[Some records]
◇ ◇ ◇ ◇

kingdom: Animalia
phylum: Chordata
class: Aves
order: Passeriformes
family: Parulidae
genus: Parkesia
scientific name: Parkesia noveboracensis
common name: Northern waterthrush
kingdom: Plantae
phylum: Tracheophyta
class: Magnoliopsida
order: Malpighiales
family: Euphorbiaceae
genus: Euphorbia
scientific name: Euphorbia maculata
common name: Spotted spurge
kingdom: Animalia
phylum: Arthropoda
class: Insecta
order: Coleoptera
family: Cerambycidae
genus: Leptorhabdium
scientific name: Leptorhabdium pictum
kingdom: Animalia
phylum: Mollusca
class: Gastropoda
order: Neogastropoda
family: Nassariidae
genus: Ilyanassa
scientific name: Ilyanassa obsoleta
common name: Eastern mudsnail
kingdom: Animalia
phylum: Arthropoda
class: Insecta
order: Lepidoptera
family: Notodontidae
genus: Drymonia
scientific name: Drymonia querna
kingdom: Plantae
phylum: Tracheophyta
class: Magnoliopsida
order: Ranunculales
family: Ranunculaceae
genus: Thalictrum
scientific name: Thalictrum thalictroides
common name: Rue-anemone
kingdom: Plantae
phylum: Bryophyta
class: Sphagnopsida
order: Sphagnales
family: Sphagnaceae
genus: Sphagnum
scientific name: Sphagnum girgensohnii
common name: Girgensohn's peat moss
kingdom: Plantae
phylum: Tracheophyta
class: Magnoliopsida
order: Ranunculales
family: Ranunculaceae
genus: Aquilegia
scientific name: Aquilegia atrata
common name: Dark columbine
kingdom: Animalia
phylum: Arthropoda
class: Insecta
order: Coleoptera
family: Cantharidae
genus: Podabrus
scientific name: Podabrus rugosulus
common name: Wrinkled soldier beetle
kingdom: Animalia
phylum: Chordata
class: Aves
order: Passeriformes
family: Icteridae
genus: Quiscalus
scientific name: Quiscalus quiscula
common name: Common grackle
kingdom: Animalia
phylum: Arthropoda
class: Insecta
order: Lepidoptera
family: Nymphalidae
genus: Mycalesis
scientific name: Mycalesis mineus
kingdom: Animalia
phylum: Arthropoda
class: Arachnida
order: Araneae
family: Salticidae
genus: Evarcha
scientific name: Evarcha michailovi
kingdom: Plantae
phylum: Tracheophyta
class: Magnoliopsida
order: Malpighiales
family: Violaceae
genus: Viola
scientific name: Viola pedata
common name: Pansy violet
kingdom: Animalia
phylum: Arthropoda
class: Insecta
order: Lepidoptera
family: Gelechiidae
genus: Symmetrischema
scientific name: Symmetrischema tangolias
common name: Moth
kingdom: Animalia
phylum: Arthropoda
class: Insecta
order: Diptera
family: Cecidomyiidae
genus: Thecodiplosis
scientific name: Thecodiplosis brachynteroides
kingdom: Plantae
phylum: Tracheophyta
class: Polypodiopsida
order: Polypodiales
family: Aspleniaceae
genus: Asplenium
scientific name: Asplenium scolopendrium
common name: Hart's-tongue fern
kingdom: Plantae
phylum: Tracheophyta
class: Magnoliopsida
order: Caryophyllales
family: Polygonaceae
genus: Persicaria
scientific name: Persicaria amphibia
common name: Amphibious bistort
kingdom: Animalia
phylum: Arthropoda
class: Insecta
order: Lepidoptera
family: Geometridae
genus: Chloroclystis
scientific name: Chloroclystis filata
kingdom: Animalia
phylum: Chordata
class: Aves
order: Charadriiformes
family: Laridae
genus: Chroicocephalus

◇ ◇ ◇ ◇

Problem to solve: Copy every line of the entries above word for word, keeping their original order.

Final result:
kingdom: Animalia
phylum: Chordata
class: Aves
order: Passeriformes
family: Parulidae
genus: Parkesia
scientific name: Parkesia noveboracensis
common name: Northern waterthrush
kingdom: Plantae
phylum: Tracheophyta
class: Magnoliopsida
order: Malpighiales
family: Euphorbiaceae
genus: Euphorbia
scientific name: Euphorbia maculata
common name: Spotted spurge
kingdom: Animalia
phylum: Arthropoda
class: Insecta
order: Coleoptera
family: Cerambycidae
genus: Leptorhabdium
scientific name: Leptorhabdium pictum
kingdom: Animalia
phylum: Mollusca
class: Gastropoda
order: Neogastropoda
family: Nassariidae
genus: Ilyanassa
scientific name: Ilyanassa obsoleta
common name: Eastern mudsnail
kingdom: Animalia
phylum: Arthropoda
class: Insecta
order: Lepidoptera
family: Notodontidae
genus: Drymonia
scientific name: Drymonia querna
kingdom: Plantae
phylum: Tracheophyta
class: Magnoliopsida
order: Ranunculales
family: Ranunculaceae
genus: Thalictrum
scientific name: Thalictrum thalictroides
common name: Rue-anemone
kingdom: Plantae
phylum: Bryophyta
class: Sphagnopsida
order: Sphagnales
family: Sphagnaceae
genus: Sphagnum
scientific name: Sphagnum girgensohnii
common name: Girgensohn's peat moss
kingdom: Plantae
phylum: Tracheophyta
class: Magnoliopsida
order: Ranunculales
family: Ranunculaceae
genus: Aquilegia
scientific name: Aquilegia atrata
common name: Dark columbine
kingdom: Animalia
phylum: Arthropoda
class: Insecta
order: Coleoptera
family: Cantharidae
genus: Podabrus
scientific name: Podabrus rugosulus
common name: Wrinkled soldier beetle
kingdom: Animalia
phylum: Chordata
class: Aves
order: Passeriformes
family: Icteridae
genus: Quiscalus
scientific name: Quiscalus quiscula
common name: Common grackle
kingdom: Animalia
phylum: Arthropoda
class: Insecta
order: Lepidoptera
family: Nymphalidae
genus: Mycalesis
scientific name: Mycalesis mineus
kingdom: Animalia
phylum: Arthropoda
class: Arachnida
order: Araneae
family: Salticidae
genus: Evarcha
scientific name: Evarcha michailovi
kingdom: Plantae
phylum: Tracheophyta
class: Magnoliopsida
order: Malpighiales
family: Violaceae
genus: Viola
scientific name: Viola pedata
common name: Pansy violet
kingdom: Animalia
phylum: Arthropoda
class: Insecta
order: Lepidoptera
family: Gelechiidae
genus: Symmetrischema
scientific name: Symmetrischema tangolias
common name: Moth
kingdom: Animalia
phylum: Arthropoda
class: Insecta
order: Diptera
family: Cecidomyiidae
genus: Thecodiplosis
scientific name: Thecodiplosis brachynteroides
kingdom: Plantae
phylum: Tracheophyta
class: Polypodiopsida
order: Polypodiales
family: Aspleniaceae
genus: Asplenium
scientific name: Asplenium scolopendrium
common name: Hart's-tongue fern
kingdom: Plantae
phylum: Tracheophyta
class: Magnoliopsida
order: Caryophyllales
family: Polygonaceae
genus: Persicaria
scientific name: Persicaria amphibia
common name: Amphibious bistort
kingdom: Animalia
phylum: Arthropoda
class: Insecta
order: Lepidoptera
family: Geometridae
genus: Chloroclystis
scientific name: Chloroclystis filata
kingdom: Animalia
phylum: Chordata
class: Aves
order: Charadriiformes
family: Laridae
genus: Chroicocephalus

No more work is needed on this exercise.